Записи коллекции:
* * * * * * *

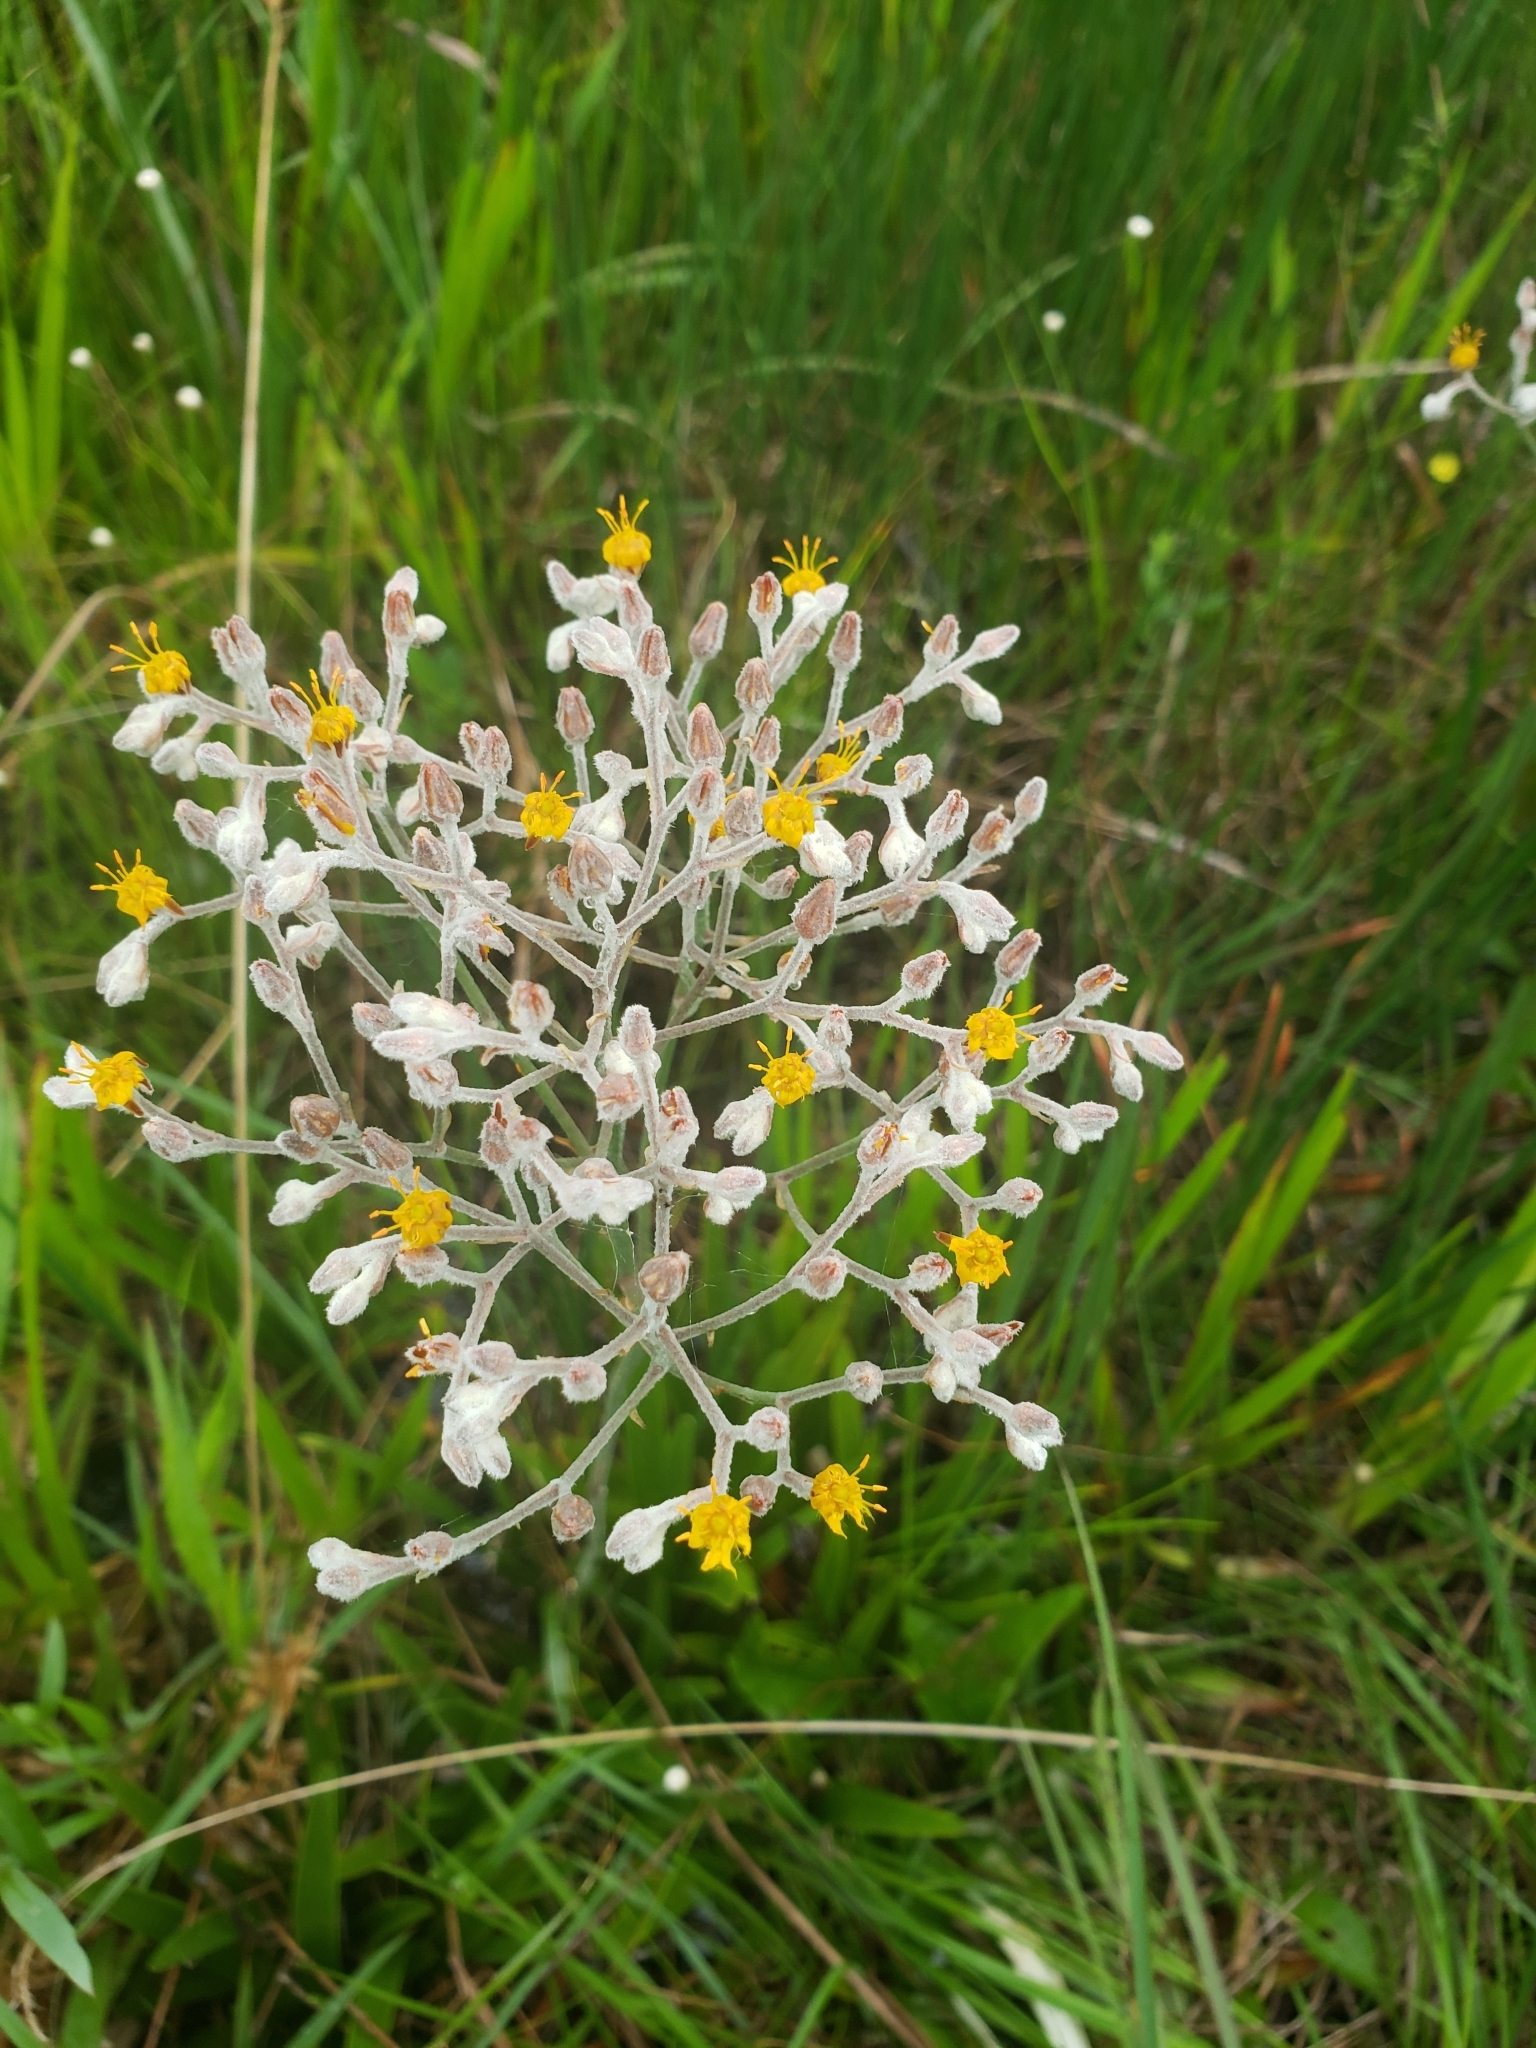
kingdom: Plantae
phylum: Tracheophyta
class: Liliopsida
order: Dioscoreales
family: Nartheciaceae
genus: Lophiola
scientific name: Lophiola aurea
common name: Golden-crest
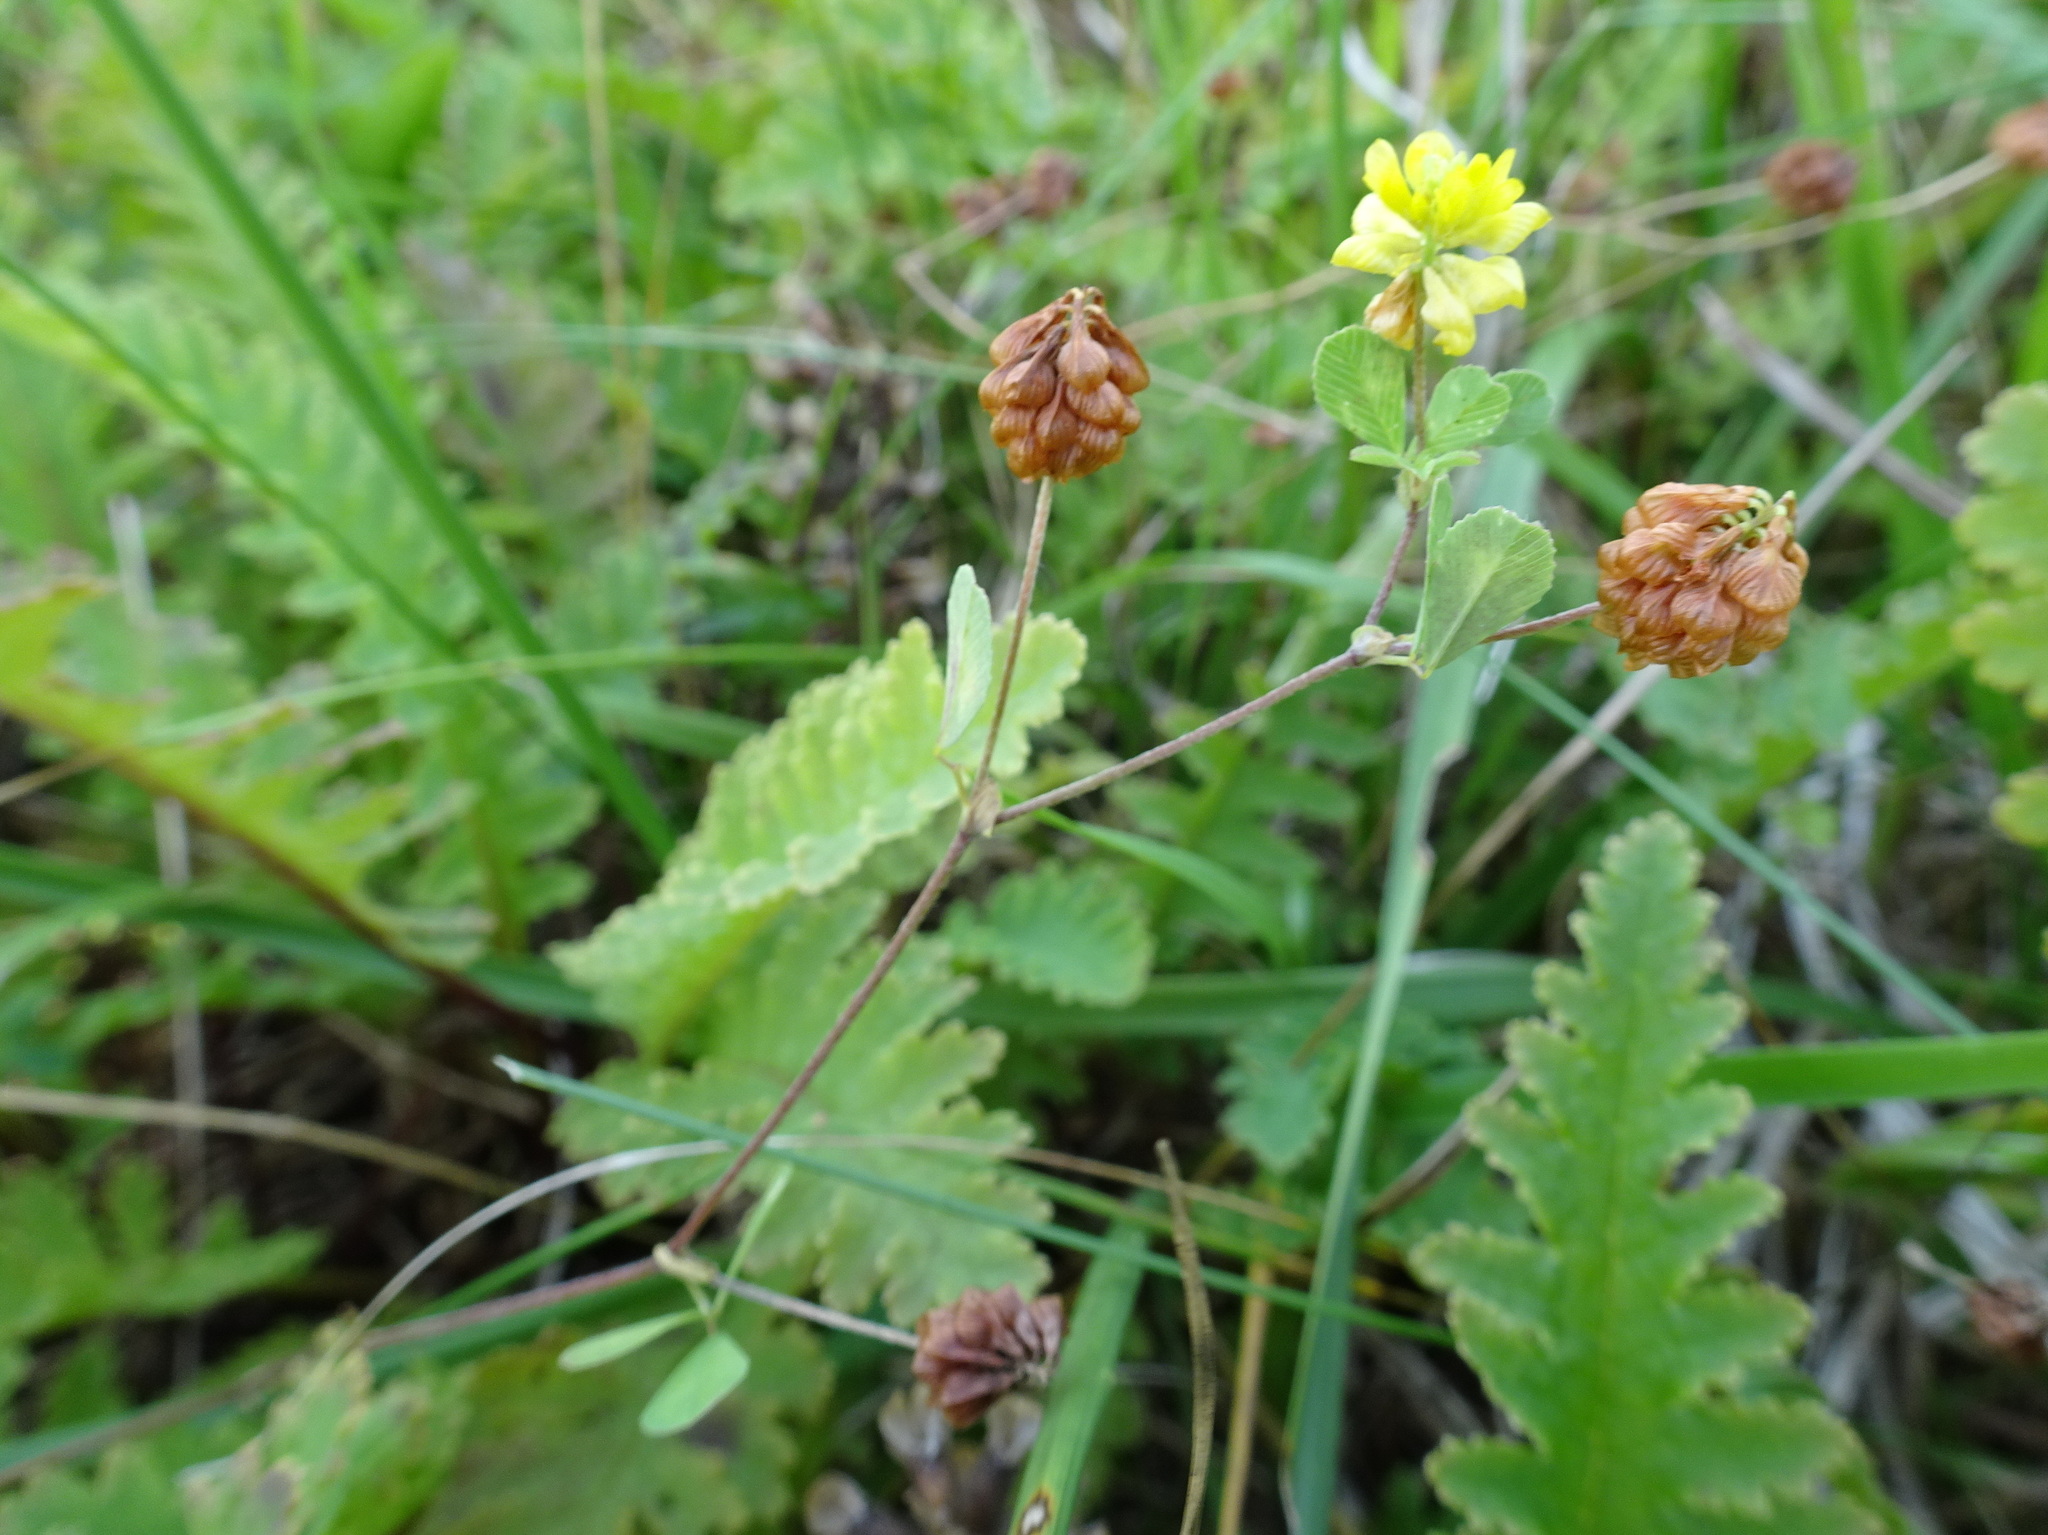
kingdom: Plantae
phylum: Tracheophyta
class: Magnoliopsida
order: Fabales
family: Fabaceae
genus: Trifolium
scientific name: Trifolium campestre
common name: Field clover
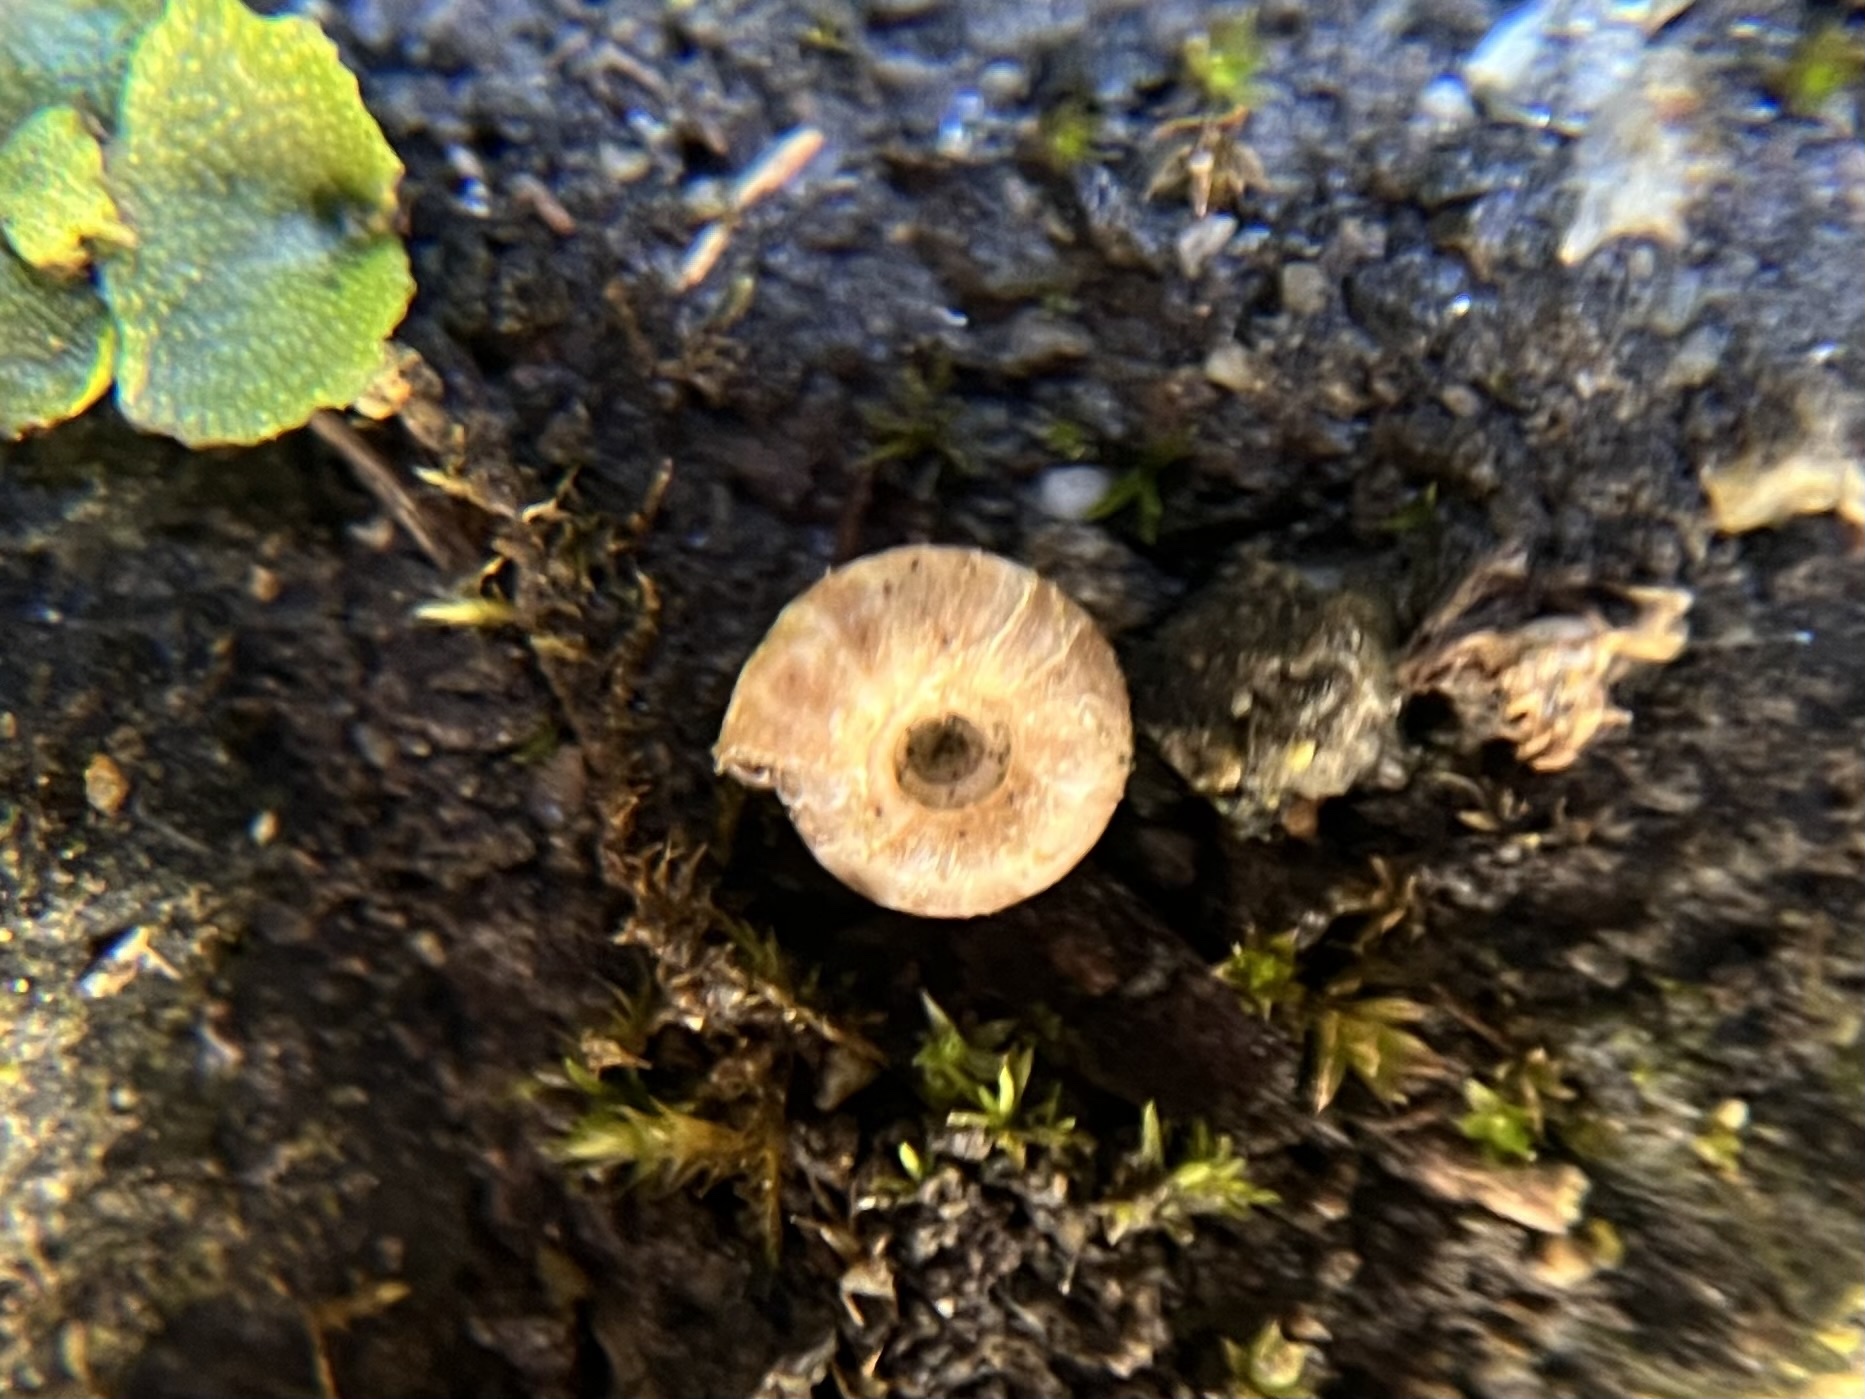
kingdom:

* * * * * * *

= Цель задания =
Переименуйте «common name» в «vernacular name» в строках, начиная со строки с «class: Liliopsida» и до конца пунктов, а всё остальное оставьте без изменений. Картинки в ответ не включайте.

= Результат =
class: Liliopsida
order: Dioscoreales
family: Nartheciaceae
genus: Lophiola
scientific name: Lophiola aurea
vernacular name: Golden-crest
kingdom: Plantae
phylum: Tracheophyta
class: Magnoliopsida
order: Fabales
family: Fabaceae
genus: Trifolium
scientific name: Trifolium campestre
vernacular name: Field clover
kingdom:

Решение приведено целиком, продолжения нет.